Ternyata tidak hanya desa Pasir Kupa yang mendambakan air bersih. Begitu mendengar ada rombongan PT. Sustraco, ACT dan Gema Rasa yang berencana membangun sumur dan pompa air bersih di Desa Pasir Kupa, beberapa warga dari desa yang bersebelahan dengan desa Pasir Kupa berdatangan dan meminta agar desa mereka juga dibangunkan fasilitas yang sama. “Desa kami juga kekeringan pak, susah mendapatkan air bersih, bantu kami pak,” harap mereka.
Yang unik dari seluruh perjalanan membawakan paket sembako hari itu, menurut beberapa relawan Gema Rasa, justru Bupati Lebak pun tak pernah tahu kondisi masyarakat desa-desa yang hari itu dikunjungi. “Bupati bilang tidak satu pun warga desa di seluruh Kabupaten Lebak yang menderita gizi buruk. Tetapi nyatanya, kami banyak menemukan kasus gizi buruk di beberapa desa di sini,” tandas Rani, bendahara Gema Rasa.
Selain membawa paket sembako, ACT dan Gema Rasa memanfaatkan kunjungan hari itu untuk mengetahui dan mendata anak-anak penderita gizi buruk di Kabupaten Lebak.

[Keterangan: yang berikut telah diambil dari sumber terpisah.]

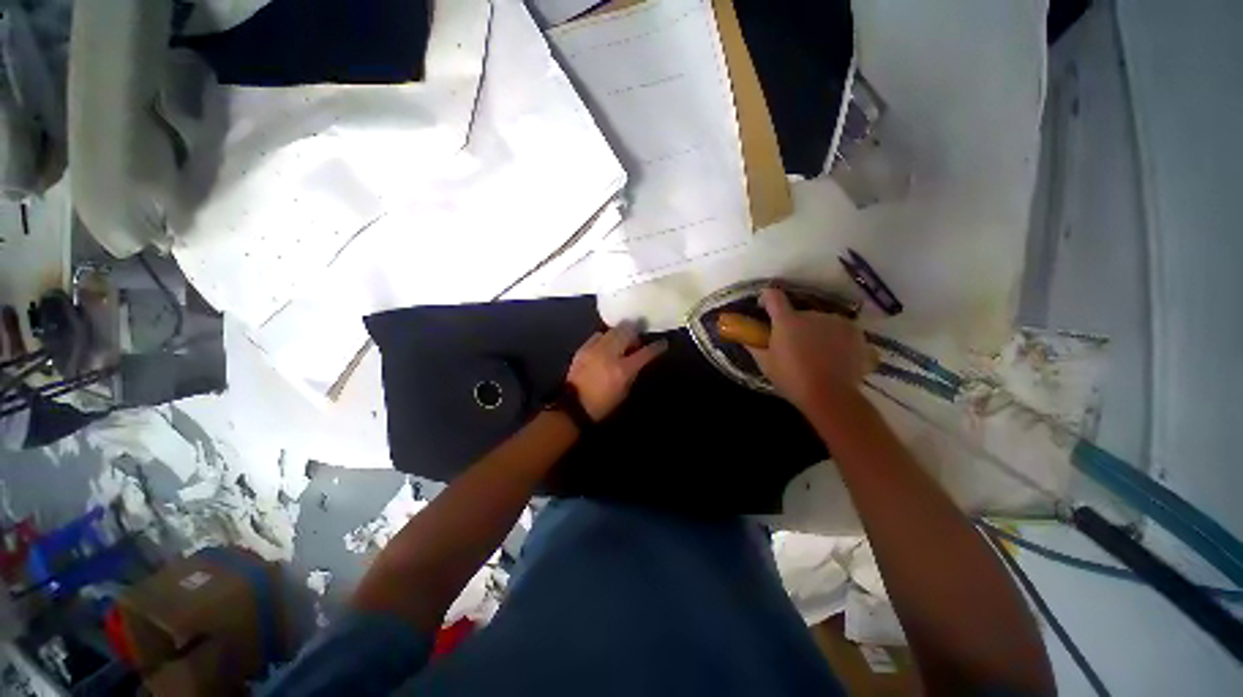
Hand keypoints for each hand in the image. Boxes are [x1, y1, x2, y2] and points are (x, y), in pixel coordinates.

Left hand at [567, 323, 667, 420]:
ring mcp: (595, 349)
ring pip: (613, 330)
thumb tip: (638, 358)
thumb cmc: (603, 403)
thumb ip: (633, 372)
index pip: (646, 353)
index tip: (663, 343)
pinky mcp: (583, 348)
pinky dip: (605, 338)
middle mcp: (610, 354)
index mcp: (623, 370)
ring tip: (621, 342)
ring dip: (620, 334)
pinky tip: (605, 346)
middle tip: (636, 340)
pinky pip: (598, 335)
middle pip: (628, 332)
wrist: (574, 405)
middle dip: (635, 332)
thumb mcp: (624, 390)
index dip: (657, 347)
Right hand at [747, 288, 870, 412]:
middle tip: (793, 346)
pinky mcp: (854, 331)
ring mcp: (835, 321)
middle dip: (794, 326)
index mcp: (787, 321)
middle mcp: (811, 314)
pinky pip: (839, 329)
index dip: (767, 298)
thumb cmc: (792, 379)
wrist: (831, 396)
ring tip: (816, 354)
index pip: (773, 296)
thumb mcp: (766, 364)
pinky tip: (833, 356)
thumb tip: (745, 337)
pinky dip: (834, 338)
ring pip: (820, 322)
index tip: (764, 306)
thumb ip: (754, 346)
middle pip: (799, 314)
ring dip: (815, 332)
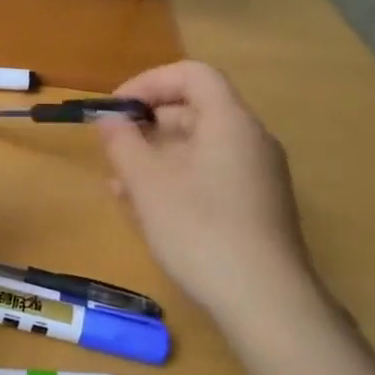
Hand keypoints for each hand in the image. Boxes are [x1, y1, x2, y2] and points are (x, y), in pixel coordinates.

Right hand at [97, 61, 321, 333]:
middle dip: (147, 124)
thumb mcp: (147, 183)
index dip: (149, 82)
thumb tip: (109, 120)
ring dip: (156, 156)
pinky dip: (176, 180)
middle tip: (114, 148)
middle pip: (195, 110)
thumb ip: (123, 143)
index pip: (192, 74)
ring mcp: (257, 176)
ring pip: (199, 148)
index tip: (116, 108)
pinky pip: (210, 176)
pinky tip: (146, 210)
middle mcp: (250, 140)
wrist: (264, 300)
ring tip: (120, 184)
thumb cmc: (199, 228)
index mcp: (230, 122)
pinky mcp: (255, 207)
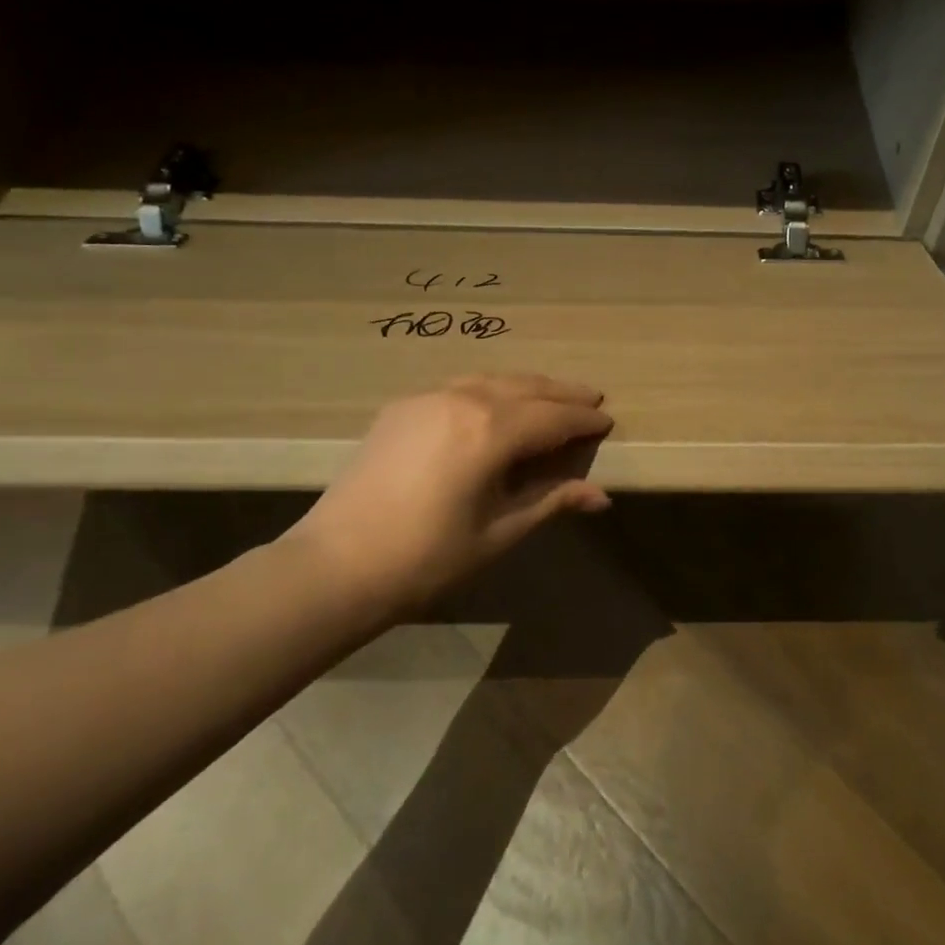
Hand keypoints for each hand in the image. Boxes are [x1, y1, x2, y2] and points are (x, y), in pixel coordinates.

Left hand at [280, 374, 612, 616]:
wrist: (336, 565)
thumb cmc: (428, 558)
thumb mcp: (500, 532)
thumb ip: (551, 500)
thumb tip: (601, 496)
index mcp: (491, 431)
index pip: (553, 417)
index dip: (583, 421)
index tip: (607, 422)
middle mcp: (463, 400)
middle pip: (527, 388)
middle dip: (563, 394)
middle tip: (592, 399)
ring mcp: (427, 398)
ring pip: (493, 380)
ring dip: (528, 386)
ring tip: (552, 397)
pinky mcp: (401, 407)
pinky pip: (461, 387)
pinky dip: (491, 389)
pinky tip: (498, 403)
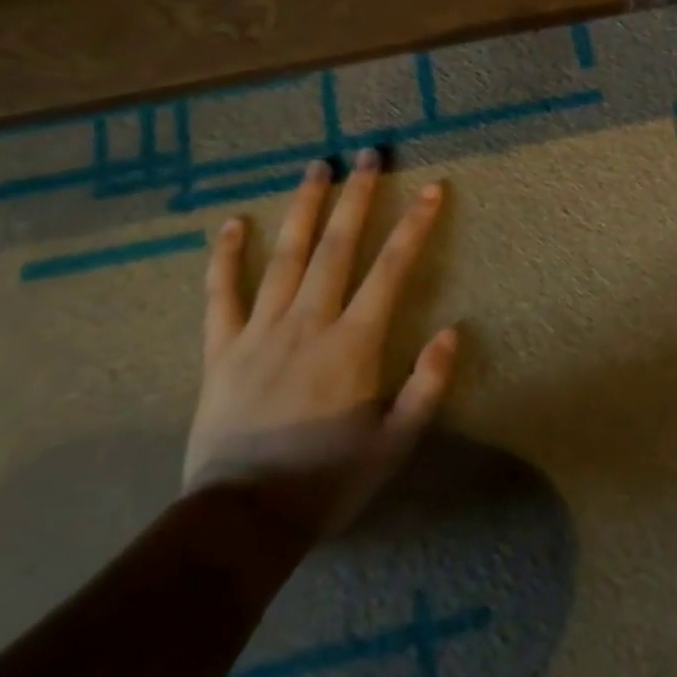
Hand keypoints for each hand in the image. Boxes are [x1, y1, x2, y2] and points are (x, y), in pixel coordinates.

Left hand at [183, 148, 458, 536]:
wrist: (243, 521)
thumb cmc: (327, 481)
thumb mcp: (394, 444)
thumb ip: (428, 386)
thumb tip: (454, 330)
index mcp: (353, 342)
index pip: (391, 269)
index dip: (415, 225)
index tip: (432, 188)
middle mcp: (309, 322)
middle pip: (336, 246)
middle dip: (357, 196)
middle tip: (368, 154)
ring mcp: (260, 331)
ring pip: (284, 255)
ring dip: (303, 207)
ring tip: (317, 167)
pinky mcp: (222, 349)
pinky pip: (221, 293)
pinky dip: (225, 256)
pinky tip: (231, 223)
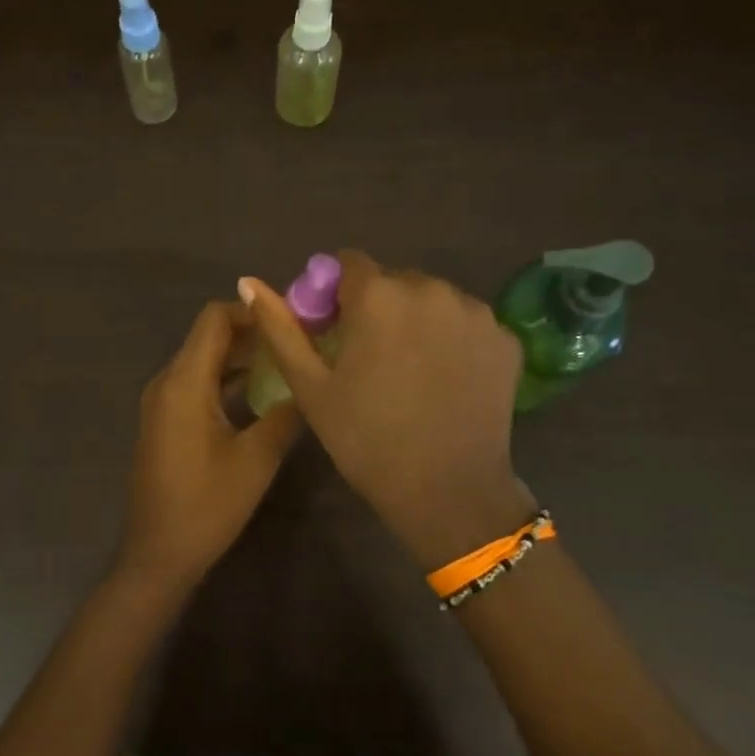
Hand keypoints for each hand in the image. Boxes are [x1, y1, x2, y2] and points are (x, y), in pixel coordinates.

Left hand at [118, 301, 303, 590]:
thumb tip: (310, 381)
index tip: (293, 317)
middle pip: (209, 336)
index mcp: (183, 383)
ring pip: (204, 360)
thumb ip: (286, 413)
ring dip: (242, 356)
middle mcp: (167, 382)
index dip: (252, 310)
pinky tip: (262, 392)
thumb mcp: (257, 459)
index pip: (214, 319)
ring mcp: (162, 401)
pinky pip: (197, 382)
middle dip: (253, 332)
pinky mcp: (165, 420)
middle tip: (299, 338)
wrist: (158, 554)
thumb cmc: (206, 506)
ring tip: (288, 360)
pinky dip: (227, 378)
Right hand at [239, 251, 533, 569]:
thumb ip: (280, 327)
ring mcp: (475, 312)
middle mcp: (431, 289)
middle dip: (378, 306)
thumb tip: (248, 282)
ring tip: (412, 370)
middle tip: (371, 356)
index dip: (336, 292)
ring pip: (433, 299)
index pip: (349, 263)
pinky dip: (453, 339)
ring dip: (417, 320)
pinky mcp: (505, 338)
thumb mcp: (311, 386)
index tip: (335, 328)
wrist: (447, 492)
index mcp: (378, 295)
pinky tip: (446, 379)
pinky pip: (467, 323)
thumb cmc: (366, 439)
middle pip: (393, 280)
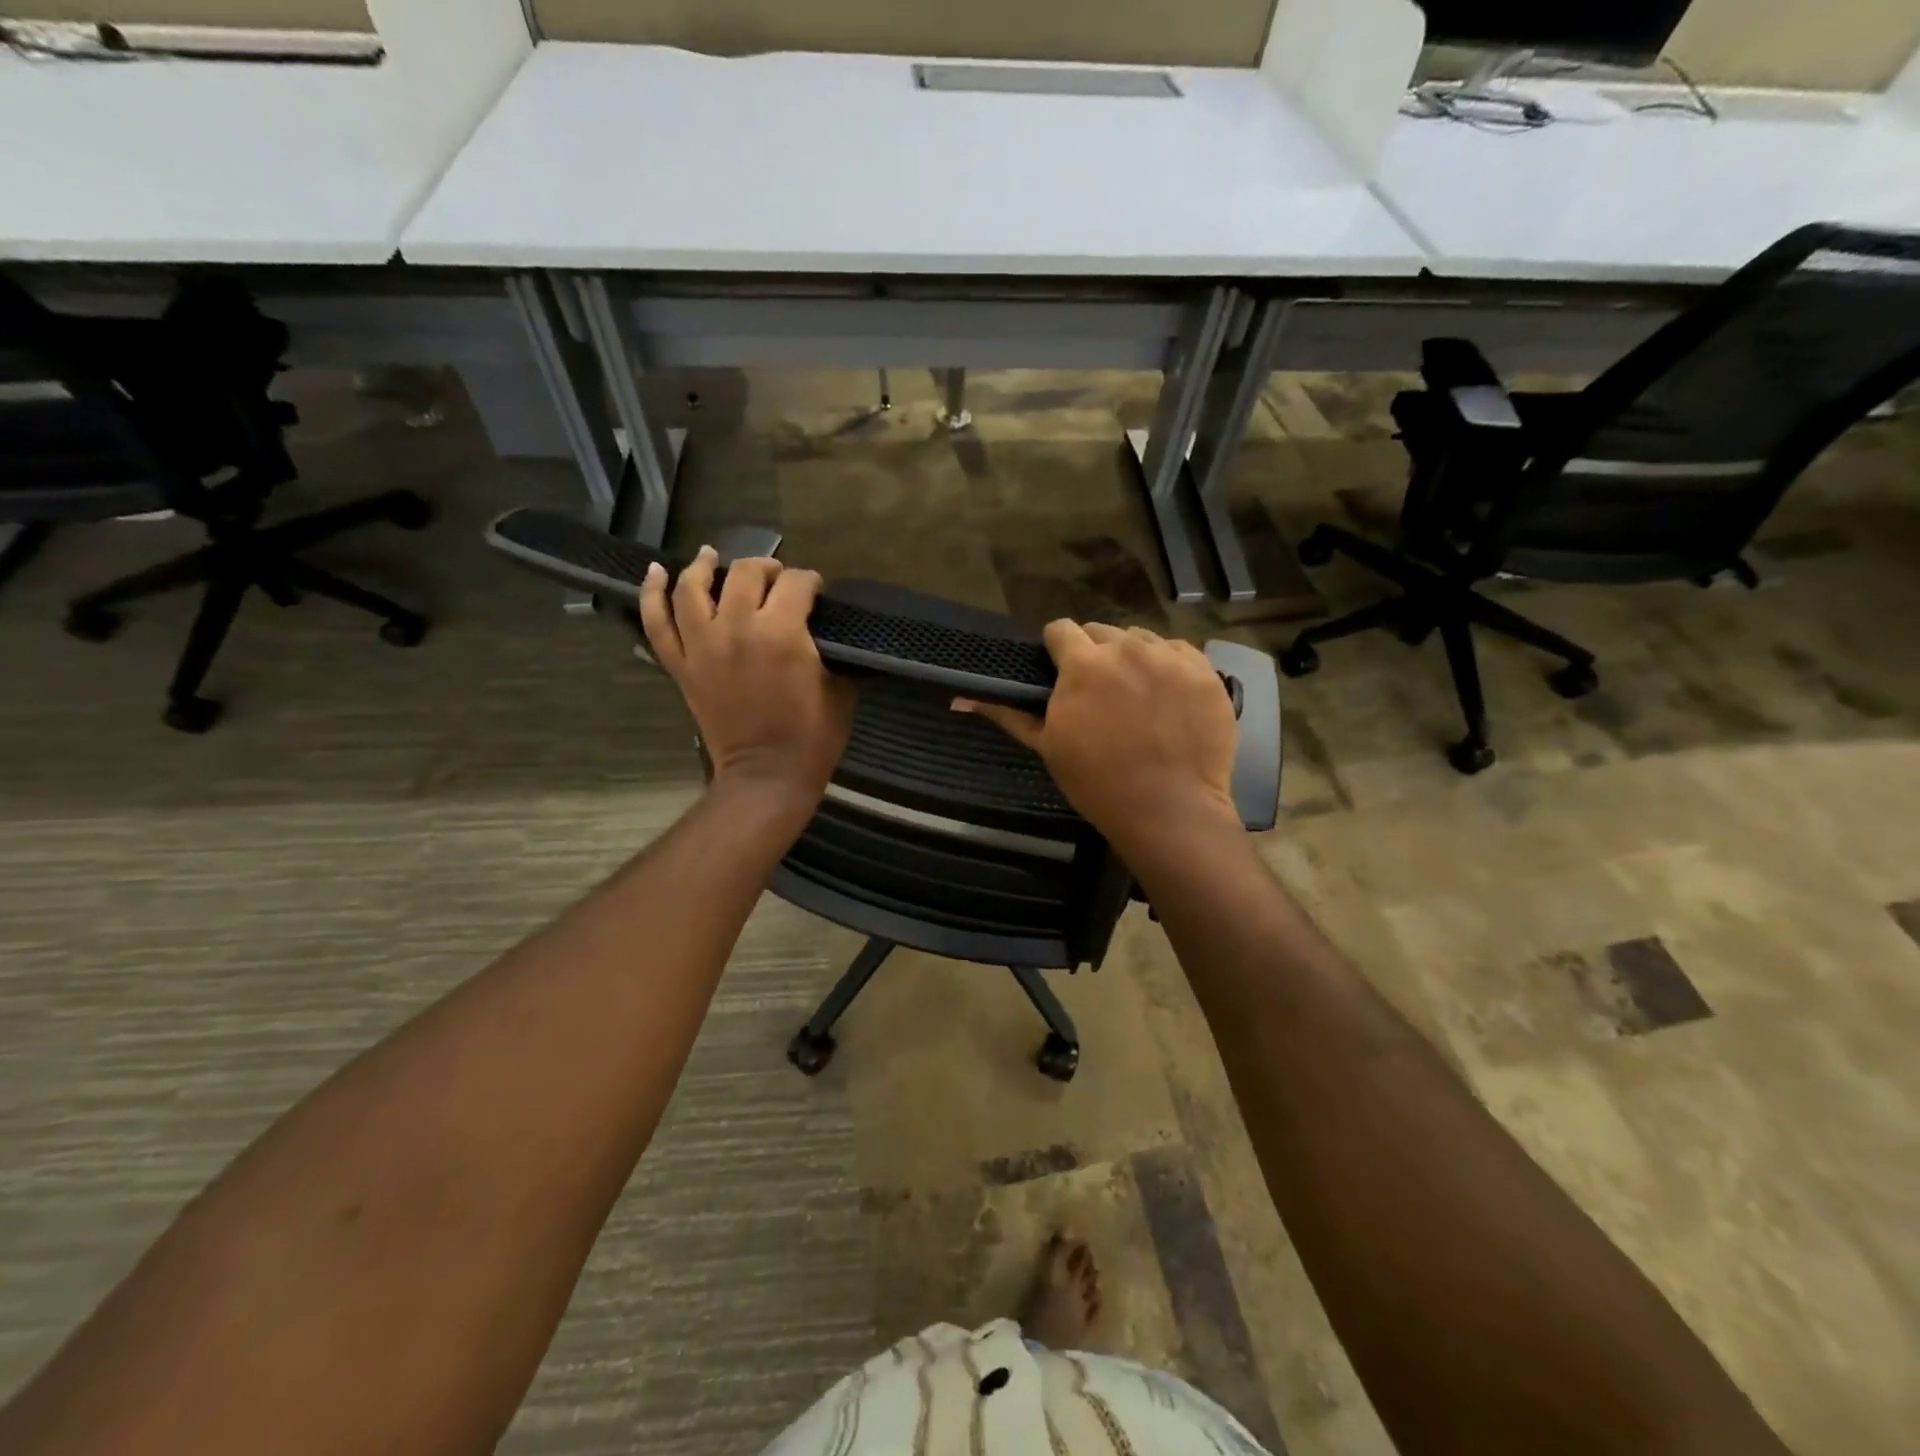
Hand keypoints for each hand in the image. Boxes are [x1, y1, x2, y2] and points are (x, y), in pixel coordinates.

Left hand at [641, 547, 855, 807]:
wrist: (767, 776)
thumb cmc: (813, 736)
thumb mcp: (840, 686)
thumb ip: (831, 648)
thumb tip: (822, 627)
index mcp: (781, 632)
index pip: (796, 584)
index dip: (810, 582)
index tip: (816, 592)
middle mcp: (736, 628)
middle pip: (745, 574)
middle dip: (767, 568)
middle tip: (777, 579)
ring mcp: (702, 646)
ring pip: (693, 588)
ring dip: (704, 566)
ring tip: (711, 557)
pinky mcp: (681, 666)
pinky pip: (657, 623)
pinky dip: (652, 595)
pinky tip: (657, 572)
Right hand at [955, 621, 1237, 850]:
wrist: (1169, 810)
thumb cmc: (1098, 783)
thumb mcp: (1048, 746)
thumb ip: (1010, 713)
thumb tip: (961, 698)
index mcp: (1084, 664)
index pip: (1060, 630)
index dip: (1057, 650)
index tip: (1061, 673)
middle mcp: (1128, 648)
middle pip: (1102, 632)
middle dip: (1096, 655)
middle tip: (1100, 693)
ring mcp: (1171, 658)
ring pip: (1142, 639)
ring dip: (1134, 659)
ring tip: (1138, 697)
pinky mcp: (1205, 671)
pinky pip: (1180, 652)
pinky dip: (1170, 668)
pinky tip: (1169, 700)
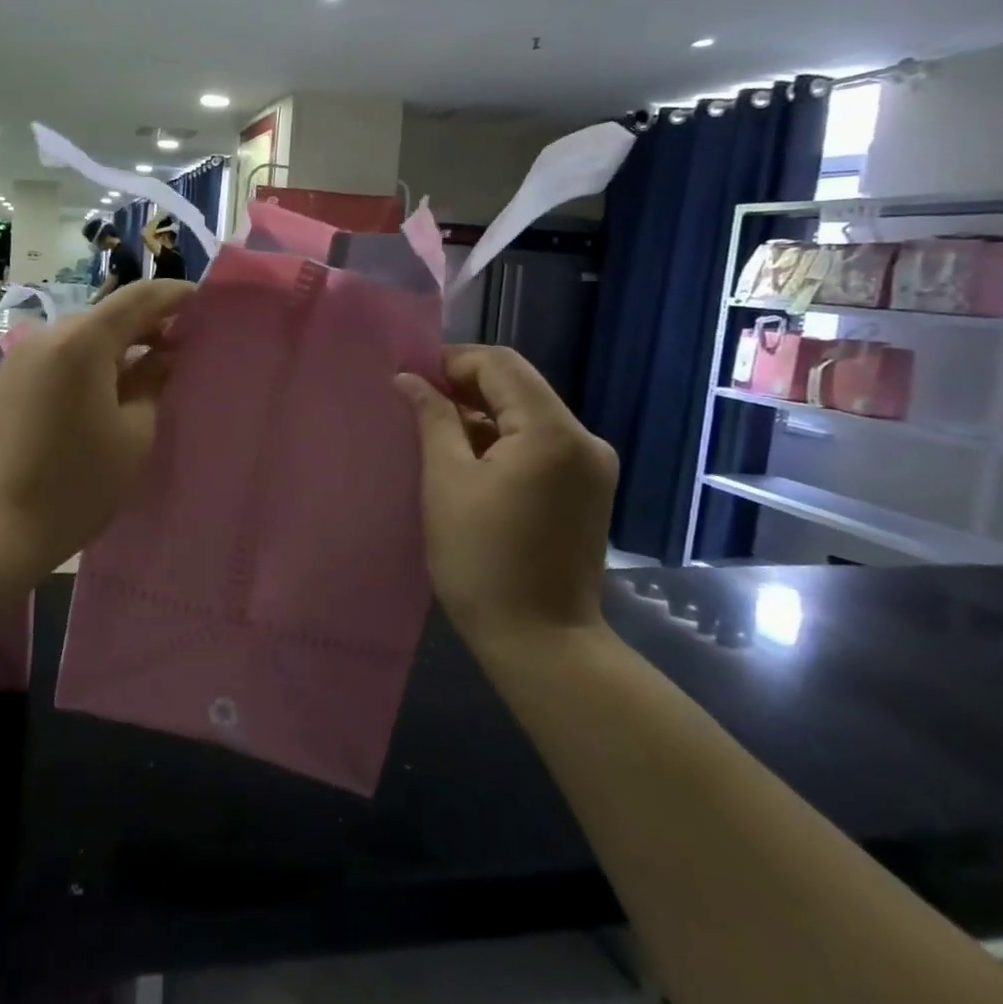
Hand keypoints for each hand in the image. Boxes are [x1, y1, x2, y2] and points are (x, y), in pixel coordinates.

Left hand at [0, 280, 192, 570]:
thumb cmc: (74, 484)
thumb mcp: (132, 435)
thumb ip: (153, 382)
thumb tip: (166, 354)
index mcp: (83, 340)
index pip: (140, 297)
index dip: (177, 296)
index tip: (207, 308)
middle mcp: (49, 335)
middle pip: (110, 315)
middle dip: (150, 326)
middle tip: (185, 352)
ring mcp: (22, 358)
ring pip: (84, 337)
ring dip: (120, 348)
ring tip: (151, 377)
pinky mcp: (8, 382)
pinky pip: (61, 358)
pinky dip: (91, 364)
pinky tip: (108, 395)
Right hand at [396, 346, 616, 650]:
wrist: (542, 642)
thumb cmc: (482, 560)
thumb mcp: (446, 482)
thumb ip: (433, 419)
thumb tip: (410, 379)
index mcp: (552, 431)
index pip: (501, 364)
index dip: (452, 361)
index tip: (411, 378)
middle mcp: (584, 439)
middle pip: (519, 386)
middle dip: (466, 386)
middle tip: (417, 404)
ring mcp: (592, 466)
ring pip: (529, 415)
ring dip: (483, 415)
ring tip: (436, 433)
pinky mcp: (589, 490)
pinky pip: (541, 444)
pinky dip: (504, 441)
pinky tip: (470, 461)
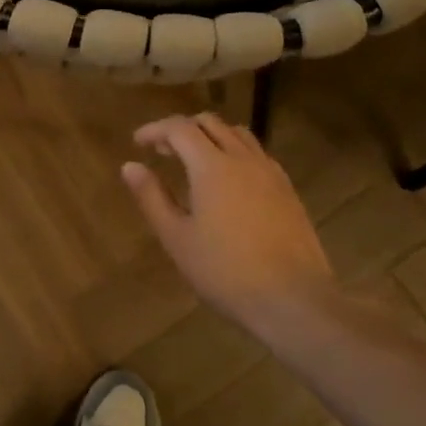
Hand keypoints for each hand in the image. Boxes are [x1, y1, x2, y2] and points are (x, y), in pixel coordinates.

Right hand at [122, 113, 333, 332]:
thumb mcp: (177, 238)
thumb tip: (130, 166)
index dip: (155, 129)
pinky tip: (229, 181)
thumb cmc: (226, 272)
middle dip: (182, 129)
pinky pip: (257, 154)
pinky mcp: (288, 191)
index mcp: (212, 166)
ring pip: (237, 134)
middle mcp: (242, 159)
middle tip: (163, 151)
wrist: (295, 302)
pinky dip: (235, 152)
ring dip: (211, 136)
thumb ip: (152, 197)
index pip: (179, 128)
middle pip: (210, 123)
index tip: (138, 143)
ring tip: (195, 161)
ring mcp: (270, 173)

Program penanganan masalah gizi buruk di Kabupaten Lebak adalah salah satu program yang sudah dan terus dilakukan bersam-sama oleh ACT dan Gema Rasa.
Paket sembako yang diberikan kepada masing-masing keluarga di lima titik desa di Kabupaten Lebak hari itu menciptakan keceriaan di wajah-wajah penduduk desa. Dan rencana pembangunan pompa dan sumur air bersih di desa Pasir Kupa, seolah menjadi setetes embun di tengah kegersangan menjelang ramadhan. Ramadhan memang selalu membawa berkah, kehadirannya begitu dinanti, kepergiannya akan dirindui.Keberkahan ramadhan sejatinya akan terus mengalir, dan aliran keberkahan itu semestinya bermula dari tangan kita. Semoga akan ada tangan lain yang memulainya lagi.